Po doniesieniach o konflikcie interesów Susie Wolff, która jest dyrektorką kobiecej serii F1 Academy, a prywatnie żoną szefa stajni Mercedes, który potencjalnie miał posiadać poufne informacje dostępne tylko dla zarządu Formuły 1, FIA wszczęła śledztwo mające bliżej przyjrzeć się sprawie.

W odpowiedzi na działania federacji wszystkie zespoły opublikowały w swoich mediach społecznościowych oświadczenia, w których zaznaczają, że to nie one zgłosiły sprawę do FIA i stają w obronie Susie Wolff. Z analizy wszystkich oświadczeń wynika, że oficjalnie żadna ze stajni nie zgłosiła do federacji skargi, co może sugerować, że były to działania podjęte z inicjatywy FIA, która o jego wszczęciu nie poinformowała żadnej ze stron sprawy.

W czwartek wieczorem, dzień przed galą rozdania nagród za rok 2023, federacja oświadczyła, że aktualnie nie toczy się żadne śledztwo w sprawie konfliktu interesów żadnych z osób powiązanych z Formułą 1.

„Po dokonaniu przeglądu Kodeksu postępowania F1 i Polityki F1, dotyczącej konfliktu interesów F1 oraz po potwierdzeniu, że wdrożono odpowiednie środki ochronne w celu złagodzenia wszelkich potencjalnych konfliktów, FIA jest przekonana, że ​​system zarządzania zgodnością FOM jest wystarczająco solidny, aby zapobiec wszelkim nieuprawnione ujawnienie informacji poufnych” – czytamy w oświadczeniu.

„FIA może potwierdzić, że nie toczy się żadne postępowanie w zakresie dochodzeń etycznych lub dyscyplinarnych z udziałem jakiejkolwiek osoby”.

„Jako organ regulacyjny FIA ma obowiązek utrzymać integralność światowego sportu motorowego. FIA potwierdza swoje zaangażowanie na rzecz uczciwości i uczciwości”.

Mercedes rozważa jednak podjęcie kroków prawnych po zakończonej już aferze.

„Rozumiemy, że wydarzenia tego tygodnia cieszą się dużym zainteresowaniem mediów. Obecnie prowadzimy aktywną wymianę prawną z FIA. Oczekujemy pełnej przejrzystości co do tego, co i dlaczego miało miejsce, i wyraźnie zastrzegliśmy wszelkie prawa”.

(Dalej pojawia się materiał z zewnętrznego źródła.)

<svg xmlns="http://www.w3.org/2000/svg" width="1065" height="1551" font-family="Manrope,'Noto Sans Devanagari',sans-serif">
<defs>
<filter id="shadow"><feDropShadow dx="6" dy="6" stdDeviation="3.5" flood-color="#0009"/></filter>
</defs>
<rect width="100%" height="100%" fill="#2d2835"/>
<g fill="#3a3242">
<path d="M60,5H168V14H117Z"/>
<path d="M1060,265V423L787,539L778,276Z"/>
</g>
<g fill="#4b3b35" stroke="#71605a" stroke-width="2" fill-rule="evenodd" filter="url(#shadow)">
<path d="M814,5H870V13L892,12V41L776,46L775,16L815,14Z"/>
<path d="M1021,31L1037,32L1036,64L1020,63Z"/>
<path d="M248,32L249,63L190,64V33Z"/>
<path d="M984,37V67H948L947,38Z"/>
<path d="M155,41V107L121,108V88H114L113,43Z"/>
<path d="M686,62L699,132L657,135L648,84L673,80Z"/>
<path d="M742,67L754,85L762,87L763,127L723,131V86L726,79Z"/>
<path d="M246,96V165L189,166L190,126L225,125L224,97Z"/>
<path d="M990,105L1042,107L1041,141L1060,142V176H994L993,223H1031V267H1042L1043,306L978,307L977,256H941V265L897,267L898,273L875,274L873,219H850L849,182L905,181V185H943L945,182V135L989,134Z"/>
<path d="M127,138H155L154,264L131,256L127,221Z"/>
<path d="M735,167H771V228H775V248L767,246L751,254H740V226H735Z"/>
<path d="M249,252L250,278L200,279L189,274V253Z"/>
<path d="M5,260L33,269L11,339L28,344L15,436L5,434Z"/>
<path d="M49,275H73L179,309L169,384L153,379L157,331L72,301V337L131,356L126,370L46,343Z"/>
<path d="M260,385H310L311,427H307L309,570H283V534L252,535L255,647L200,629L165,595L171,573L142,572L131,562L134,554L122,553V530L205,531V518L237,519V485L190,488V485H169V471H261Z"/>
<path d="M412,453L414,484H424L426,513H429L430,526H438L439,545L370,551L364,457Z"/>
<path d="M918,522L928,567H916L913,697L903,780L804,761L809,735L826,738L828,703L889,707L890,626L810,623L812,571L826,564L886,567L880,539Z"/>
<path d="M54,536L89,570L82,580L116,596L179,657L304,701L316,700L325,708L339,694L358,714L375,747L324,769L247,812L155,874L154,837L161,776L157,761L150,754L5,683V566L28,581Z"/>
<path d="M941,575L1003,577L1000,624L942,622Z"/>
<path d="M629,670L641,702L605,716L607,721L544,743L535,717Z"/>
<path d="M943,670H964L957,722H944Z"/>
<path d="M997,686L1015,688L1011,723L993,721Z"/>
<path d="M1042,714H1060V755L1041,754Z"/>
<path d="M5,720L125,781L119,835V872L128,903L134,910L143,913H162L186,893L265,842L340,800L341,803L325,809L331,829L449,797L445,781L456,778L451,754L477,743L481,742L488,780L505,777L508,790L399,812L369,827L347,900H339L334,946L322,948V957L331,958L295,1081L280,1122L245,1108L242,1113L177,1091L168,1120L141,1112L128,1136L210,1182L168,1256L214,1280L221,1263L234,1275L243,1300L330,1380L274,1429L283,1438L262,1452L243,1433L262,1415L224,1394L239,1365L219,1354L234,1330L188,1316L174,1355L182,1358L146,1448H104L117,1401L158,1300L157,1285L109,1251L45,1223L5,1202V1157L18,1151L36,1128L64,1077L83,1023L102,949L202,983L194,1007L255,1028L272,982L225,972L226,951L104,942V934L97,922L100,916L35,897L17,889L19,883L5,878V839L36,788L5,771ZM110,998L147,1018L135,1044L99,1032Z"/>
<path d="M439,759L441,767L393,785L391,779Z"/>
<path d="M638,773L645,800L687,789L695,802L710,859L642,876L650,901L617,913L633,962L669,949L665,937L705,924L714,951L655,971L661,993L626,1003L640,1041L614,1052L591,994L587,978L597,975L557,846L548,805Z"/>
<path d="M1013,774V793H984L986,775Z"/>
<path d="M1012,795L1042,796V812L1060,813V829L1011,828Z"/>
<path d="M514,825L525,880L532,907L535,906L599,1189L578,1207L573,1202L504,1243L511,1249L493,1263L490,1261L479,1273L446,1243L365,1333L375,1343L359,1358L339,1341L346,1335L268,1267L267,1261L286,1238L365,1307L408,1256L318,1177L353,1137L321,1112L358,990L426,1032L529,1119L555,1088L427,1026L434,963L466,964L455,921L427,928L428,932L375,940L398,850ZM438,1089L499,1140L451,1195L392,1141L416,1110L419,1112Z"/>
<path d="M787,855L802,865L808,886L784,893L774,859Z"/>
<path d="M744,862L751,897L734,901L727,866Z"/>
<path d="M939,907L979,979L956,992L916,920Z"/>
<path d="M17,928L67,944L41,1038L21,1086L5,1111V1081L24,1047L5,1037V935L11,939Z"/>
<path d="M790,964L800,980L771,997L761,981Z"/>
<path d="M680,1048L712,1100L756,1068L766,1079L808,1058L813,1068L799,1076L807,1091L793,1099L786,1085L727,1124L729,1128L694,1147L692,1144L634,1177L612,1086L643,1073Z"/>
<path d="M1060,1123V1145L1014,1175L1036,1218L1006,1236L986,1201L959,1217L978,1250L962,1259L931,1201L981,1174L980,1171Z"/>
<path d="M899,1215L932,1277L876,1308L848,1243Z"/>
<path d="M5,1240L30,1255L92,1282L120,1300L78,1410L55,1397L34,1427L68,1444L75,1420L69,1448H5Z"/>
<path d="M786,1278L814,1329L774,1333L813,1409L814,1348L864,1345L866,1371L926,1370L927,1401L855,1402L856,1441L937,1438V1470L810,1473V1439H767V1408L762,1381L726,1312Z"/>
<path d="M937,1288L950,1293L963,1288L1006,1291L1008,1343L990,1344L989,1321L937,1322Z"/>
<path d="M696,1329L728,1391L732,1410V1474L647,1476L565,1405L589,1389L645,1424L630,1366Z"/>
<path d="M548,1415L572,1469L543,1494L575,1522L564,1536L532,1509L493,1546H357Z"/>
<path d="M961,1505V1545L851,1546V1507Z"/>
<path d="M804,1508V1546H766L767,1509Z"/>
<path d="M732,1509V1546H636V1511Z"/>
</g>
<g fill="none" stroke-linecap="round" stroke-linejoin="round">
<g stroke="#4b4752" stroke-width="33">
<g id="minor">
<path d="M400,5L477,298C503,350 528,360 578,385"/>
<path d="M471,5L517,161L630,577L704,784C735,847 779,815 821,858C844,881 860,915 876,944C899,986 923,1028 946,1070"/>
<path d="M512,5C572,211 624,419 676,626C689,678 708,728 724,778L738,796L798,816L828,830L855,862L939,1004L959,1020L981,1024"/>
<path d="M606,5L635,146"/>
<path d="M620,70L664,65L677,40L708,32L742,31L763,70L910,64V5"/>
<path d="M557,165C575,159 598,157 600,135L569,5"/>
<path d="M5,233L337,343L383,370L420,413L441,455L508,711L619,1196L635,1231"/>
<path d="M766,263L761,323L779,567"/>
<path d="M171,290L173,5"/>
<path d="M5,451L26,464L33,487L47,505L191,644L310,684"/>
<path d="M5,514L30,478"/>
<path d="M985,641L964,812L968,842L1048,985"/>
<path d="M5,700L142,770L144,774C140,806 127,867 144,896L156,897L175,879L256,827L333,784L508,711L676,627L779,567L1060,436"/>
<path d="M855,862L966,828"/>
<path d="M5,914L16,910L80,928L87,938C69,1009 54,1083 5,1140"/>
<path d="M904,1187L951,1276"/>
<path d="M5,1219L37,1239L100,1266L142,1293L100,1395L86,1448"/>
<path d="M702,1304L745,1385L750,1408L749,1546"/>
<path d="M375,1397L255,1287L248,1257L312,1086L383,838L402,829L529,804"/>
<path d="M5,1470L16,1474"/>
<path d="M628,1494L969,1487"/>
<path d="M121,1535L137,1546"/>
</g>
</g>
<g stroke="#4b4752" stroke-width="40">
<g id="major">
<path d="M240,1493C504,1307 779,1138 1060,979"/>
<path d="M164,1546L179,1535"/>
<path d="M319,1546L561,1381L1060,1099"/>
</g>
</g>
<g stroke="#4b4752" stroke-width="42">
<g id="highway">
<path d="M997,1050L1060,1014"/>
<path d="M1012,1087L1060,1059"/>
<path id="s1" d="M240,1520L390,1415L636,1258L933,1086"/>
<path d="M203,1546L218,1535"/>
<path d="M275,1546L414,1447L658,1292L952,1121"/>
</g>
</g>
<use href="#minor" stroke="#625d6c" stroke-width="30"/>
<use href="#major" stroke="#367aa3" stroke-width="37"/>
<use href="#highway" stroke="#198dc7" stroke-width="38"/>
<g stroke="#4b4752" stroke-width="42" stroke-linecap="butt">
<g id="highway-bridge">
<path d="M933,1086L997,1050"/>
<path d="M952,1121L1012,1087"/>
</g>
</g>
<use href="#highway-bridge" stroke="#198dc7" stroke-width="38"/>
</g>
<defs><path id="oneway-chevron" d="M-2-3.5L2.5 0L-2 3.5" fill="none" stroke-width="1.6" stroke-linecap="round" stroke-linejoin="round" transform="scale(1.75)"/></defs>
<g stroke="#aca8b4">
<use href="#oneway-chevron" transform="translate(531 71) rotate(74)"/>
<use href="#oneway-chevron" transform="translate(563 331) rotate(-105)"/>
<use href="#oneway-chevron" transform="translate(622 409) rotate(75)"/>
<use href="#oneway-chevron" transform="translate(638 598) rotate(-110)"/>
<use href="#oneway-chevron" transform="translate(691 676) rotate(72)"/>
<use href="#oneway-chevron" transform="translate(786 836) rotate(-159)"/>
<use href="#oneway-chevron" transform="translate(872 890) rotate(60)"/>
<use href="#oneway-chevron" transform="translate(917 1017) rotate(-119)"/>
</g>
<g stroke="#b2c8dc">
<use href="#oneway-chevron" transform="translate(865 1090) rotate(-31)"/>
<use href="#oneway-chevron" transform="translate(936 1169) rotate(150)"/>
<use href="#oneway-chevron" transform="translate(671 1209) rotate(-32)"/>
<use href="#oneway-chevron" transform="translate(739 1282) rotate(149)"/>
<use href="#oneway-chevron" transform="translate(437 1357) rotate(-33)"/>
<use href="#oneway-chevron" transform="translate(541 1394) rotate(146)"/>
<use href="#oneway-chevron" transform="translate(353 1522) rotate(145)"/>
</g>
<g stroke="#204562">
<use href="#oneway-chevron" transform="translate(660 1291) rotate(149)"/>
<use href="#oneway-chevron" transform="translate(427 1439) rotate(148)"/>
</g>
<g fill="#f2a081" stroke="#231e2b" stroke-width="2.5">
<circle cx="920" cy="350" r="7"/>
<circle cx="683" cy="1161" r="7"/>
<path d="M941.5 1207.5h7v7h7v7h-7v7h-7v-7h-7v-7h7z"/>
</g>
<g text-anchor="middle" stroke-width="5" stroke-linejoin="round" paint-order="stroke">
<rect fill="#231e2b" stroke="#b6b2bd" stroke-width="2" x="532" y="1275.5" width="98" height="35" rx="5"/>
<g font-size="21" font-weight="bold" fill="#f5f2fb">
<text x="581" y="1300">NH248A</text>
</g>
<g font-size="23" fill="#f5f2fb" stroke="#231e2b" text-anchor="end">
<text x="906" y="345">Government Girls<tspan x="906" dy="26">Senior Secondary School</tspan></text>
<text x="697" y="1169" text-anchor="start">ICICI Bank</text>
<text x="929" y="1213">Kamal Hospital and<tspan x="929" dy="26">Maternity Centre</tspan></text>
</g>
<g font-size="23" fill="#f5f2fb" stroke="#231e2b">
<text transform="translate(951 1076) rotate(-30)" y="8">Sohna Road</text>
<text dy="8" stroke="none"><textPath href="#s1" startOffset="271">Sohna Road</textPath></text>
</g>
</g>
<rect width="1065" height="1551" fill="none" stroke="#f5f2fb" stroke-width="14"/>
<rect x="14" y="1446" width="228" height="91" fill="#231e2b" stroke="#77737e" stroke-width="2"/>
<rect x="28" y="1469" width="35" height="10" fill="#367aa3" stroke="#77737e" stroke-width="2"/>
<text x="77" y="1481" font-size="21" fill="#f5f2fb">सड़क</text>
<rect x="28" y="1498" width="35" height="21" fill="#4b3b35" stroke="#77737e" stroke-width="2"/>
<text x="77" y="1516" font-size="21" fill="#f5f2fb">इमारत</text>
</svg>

„Dlatego prosimy o wyrozumiałość, że na razie nie będziemy oficjalnie komentować, ale z pewnością zajmiemy się tą sprawą we właściwym czasie” – napisał Mercedes w komunikacie prasowym.

Swoje oświadczenie wobec reakcji FIA opublikowała także oskarżona kilka dni wcześniej Susie Wolff.

„Kiedy wczoraj wieczorem zobaczyłam oświadczenie wydane przez FIA, moją pierwszą reakcją było: »Czy to już wszystko?« Przez dwa dni publicznie i podczas odpraw pojawiały się insynuacje na temat mojej uczciwości, ale nikt z FIA nie rozmawiał ze mną bezpośrednio”.

„Mogłam ponieść straty w wyniku nieudanego ataku na kogoś innego lub być celem nieudanej próby zdyskredytowania mnie osobiście, ale zbyt ciężko pracowałem, aby moja reputacja została podważona przez bezpodstawny komunikat prasowy” – dodaje.

„Jako sport przebyliśmy długą drogę. Byłam niezwykle wdzięczna za zjednoczone wsparcie zespołów Formuły 1. Pracowałam z wieloma pełnymi pasji kobietami i mężczyznami na Florydzie i w FIA, którym leży na sercu dobro naszego sportu. W Internecie spotkałem się z hejtem na temat mojej pracy i rodziny. Nie pozwolę się zastraszyć i zamierzam kontynuować tę sprawę, dopóki nie dowiem się, kto zainicjował tę kampanię i wprowadził media w błąd. Jako sport musimy wymagać czegoś lepszego i na to zasługujemy”.